Facts of Cancer

Handling Pain While Dealing With Cancer

Handling Pain While Dealing With Cancer

Cancer is associated with a lot of things. Grief, sadness, death, chemotherapy, baldness, and many others are all words or

things that have some sort of link to another. However, one thing that is prevalent, no matter what form of cancer one has,

is pain. The fact is, cancer causes pain and, in some extreme cases, the therapy needed to put the cancer in recession also

causes its share of pain. While not everyone that has cancer requires regular doses of pain relief medication, there is a

large segment of them that do. Just what is it about cancer, and some of the treatments for it, that causes so much pain?

Cancer can cause pain by its very nature. As the core of the cancerous cells spreads, it begins to kill more and more of the

healthy cells around it. In some people, this process can have them reaching for pain relief drugs rather quickly, while for

others, it may not even register. Also, as the cancerous tumor grows in the body, it starts to put a large amount of pressure

on whatever organs or systems are around it. Depending on the cancer, this can include muscles, lungs, the heart, or the

brain. This pressure can also trigger a powerful pain response in a number of patients. Finally, the cancer may secrete a

number of chemicals that can cause the brain to register a pain response, though this is a trait that does not appear in all

known cancers.

The medication for these problems generally does not wander very far from standard pain relief medications. Among the more

commonly suggested medications are analgesics, such as aspirin or Tylenol. These drugs are relatively low-intensity, which is

usually fine for most cancer patients, particularly if the tumor cells have gone into recession. For instances when something

more potent is needed to provide the patient with pain relief, there are other options that a doctor can look into. For

moderate cases, some doctors will rely on low-strength opioids such as codeine, or non-steroidal, anti-inflammatory drugs

such as ibuprofen. Finally, in the most drastic cases, high-intensity opioids can also be used, though these are only rarely

prescribed due to their highly addictive nature.

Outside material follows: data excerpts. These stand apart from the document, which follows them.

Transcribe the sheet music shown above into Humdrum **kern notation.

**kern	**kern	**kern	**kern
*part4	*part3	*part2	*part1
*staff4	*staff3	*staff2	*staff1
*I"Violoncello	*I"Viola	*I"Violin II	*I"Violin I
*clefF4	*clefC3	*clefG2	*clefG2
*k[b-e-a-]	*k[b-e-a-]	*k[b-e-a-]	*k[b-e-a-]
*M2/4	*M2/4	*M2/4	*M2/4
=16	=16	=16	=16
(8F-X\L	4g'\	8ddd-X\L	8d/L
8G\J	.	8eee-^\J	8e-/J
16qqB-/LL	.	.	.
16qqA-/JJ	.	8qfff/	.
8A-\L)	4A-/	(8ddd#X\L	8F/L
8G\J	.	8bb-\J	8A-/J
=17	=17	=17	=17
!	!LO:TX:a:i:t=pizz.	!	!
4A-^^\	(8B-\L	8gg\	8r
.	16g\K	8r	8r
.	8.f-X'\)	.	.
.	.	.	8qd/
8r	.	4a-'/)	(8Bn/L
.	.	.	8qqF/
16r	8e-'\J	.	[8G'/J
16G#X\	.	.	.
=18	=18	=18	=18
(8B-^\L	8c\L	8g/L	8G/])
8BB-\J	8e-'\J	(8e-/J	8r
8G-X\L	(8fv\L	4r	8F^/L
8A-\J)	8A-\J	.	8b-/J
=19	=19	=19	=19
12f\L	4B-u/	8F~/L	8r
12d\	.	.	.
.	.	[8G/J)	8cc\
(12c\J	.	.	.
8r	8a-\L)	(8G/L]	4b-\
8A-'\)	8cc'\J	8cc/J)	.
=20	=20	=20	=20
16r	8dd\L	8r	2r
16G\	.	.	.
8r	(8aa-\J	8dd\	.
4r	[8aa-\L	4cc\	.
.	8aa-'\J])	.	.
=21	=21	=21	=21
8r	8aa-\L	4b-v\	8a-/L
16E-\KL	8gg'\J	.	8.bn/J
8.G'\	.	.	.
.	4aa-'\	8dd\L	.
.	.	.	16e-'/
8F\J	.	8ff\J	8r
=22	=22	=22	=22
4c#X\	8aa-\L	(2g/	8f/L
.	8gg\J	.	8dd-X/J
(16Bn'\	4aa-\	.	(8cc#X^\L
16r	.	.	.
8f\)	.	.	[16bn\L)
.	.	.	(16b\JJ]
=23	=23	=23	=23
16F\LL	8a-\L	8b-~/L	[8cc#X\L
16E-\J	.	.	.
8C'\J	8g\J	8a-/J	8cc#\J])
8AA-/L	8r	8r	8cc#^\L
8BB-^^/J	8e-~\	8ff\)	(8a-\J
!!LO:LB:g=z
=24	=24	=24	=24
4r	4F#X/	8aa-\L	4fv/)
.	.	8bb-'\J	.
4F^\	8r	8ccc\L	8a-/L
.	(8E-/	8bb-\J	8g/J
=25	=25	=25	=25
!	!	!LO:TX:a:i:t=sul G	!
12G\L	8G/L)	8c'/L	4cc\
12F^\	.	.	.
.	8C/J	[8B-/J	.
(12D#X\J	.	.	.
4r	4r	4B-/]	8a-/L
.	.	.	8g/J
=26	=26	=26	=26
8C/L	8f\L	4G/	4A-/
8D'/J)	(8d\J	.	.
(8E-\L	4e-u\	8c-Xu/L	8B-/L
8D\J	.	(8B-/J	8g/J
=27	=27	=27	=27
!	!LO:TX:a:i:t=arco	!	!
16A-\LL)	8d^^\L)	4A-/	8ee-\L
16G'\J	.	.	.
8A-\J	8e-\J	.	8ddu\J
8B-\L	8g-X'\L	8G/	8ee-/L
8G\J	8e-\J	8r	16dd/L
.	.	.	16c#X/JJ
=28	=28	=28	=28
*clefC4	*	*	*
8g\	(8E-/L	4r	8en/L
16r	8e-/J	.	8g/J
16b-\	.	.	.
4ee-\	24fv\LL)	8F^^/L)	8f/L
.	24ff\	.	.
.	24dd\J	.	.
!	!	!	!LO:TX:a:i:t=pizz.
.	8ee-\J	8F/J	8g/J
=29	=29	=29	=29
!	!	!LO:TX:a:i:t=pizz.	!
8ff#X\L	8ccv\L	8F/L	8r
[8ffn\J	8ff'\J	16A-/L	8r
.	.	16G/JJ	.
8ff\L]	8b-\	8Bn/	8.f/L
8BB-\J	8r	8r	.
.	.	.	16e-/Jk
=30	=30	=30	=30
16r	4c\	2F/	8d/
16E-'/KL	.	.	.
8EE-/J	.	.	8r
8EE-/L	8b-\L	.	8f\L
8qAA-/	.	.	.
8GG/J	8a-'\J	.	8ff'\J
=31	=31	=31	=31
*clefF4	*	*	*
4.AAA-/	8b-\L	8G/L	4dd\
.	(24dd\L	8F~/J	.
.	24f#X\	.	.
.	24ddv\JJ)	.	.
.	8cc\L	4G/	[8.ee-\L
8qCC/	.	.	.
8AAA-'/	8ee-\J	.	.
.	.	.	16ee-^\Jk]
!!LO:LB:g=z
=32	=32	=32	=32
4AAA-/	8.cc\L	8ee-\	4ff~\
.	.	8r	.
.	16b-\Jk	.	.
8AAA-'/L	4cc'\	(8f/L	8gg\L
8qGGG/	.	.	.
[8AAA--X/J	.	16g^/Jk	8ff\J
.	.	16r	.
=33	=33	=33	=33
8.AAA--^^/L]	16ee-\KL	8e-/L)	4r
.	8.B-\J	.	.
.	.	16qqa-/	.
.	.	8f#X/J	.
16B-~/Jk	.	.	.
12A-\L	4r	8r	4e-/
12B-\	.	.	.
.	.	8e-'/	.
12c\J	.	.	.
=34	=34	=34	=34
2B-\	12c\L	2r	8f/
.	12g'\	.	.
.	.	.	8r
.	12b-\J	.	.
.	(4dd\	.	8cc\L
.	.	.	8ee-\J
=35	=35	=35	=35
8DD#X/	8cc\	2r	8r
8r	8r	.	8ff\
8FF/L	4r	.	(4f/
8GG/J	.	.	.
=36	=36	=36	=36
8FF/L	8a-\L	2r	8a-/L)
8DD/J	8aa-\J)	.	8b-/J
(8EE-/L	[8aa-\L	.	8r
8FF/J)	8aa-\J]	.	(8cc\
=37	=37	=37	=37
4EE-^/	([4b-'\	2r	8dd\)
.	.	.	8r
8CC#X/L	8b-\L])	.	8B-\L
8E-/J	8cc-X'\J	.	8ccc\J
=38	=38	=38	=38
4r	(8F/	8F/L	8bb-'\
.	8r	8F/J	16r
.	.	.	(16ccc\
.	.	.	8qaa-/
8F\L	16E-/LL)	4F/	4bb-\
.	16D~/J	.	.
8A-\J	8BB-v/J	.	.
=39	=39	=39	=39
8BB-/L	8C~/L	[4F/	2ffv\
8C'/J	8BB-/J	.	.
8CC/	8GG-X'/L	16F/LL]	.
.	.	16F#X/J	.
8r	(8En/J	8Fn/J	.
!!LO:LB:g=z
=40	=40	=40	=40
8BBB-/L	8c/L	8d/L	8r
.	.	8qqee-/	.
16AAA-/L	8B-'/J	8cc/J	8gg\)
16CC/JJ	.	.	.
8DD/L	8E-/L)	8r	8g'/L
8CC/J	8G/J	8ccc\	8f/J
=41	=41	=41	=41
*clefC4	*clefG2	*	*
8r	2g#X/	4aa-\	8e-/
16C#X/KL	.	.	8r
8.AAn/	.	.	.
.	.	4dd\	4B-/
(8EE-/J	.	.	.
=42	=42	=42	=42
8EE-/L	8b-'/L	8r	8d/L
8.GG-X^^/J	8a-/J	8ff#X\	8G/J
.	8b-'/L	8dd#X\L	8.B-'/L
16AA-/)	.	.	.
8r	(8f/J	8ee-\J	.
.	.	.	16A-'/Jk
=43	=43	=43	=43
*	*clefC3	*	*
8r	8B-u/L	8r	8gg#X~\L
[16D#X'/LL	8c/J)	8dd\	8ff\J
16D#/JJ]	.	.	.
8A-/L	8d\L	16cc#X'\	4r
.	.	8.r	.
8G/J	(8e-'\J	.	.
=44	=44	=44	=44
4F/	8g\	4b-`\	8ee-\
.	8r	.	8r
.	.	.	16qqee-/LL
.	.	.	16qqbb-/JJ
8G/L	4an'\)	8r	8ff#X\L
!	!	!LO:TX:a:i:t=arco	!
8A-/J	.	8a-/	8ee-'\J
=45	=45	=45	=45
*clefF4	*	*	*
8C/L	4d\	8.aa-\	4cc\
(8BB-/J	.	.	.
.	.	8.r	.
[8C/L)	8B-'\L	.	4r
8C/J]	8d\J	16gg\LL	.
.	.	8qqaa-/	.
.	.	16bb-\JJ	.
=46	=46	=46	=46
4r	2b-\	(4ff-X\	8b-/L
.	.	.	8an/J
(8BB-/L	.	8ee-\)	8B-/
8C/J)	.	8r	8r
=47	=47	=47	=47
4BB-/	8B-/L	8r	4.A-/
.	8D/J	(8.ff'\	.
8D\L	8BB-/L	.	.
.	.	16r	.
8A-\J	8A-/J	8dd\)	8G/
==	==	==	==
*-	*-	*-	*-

Some people might complain that they aren’t getting adequate medication or treatment for their condition. One factor behind

this might have to do with the knowledge of the doctor in charge. There are some doctors who do not ask about pain in cancer

patients, and are thus unaware of the problem. There are also some doctors who do not have the knowledge necessary to

properly treat pain. If that is the case, it is acceptable and advisable to ask that you be referred to a pain specialist to

help with the problem. However, if the patient himself refuses or is reluctant to reveal that they are feeling pain, then the

doctor can do very little. It is best to remember that a doctor is only able to treat the problems that he is aware of, so

keeping him in the dark might do more harm than the illness itself.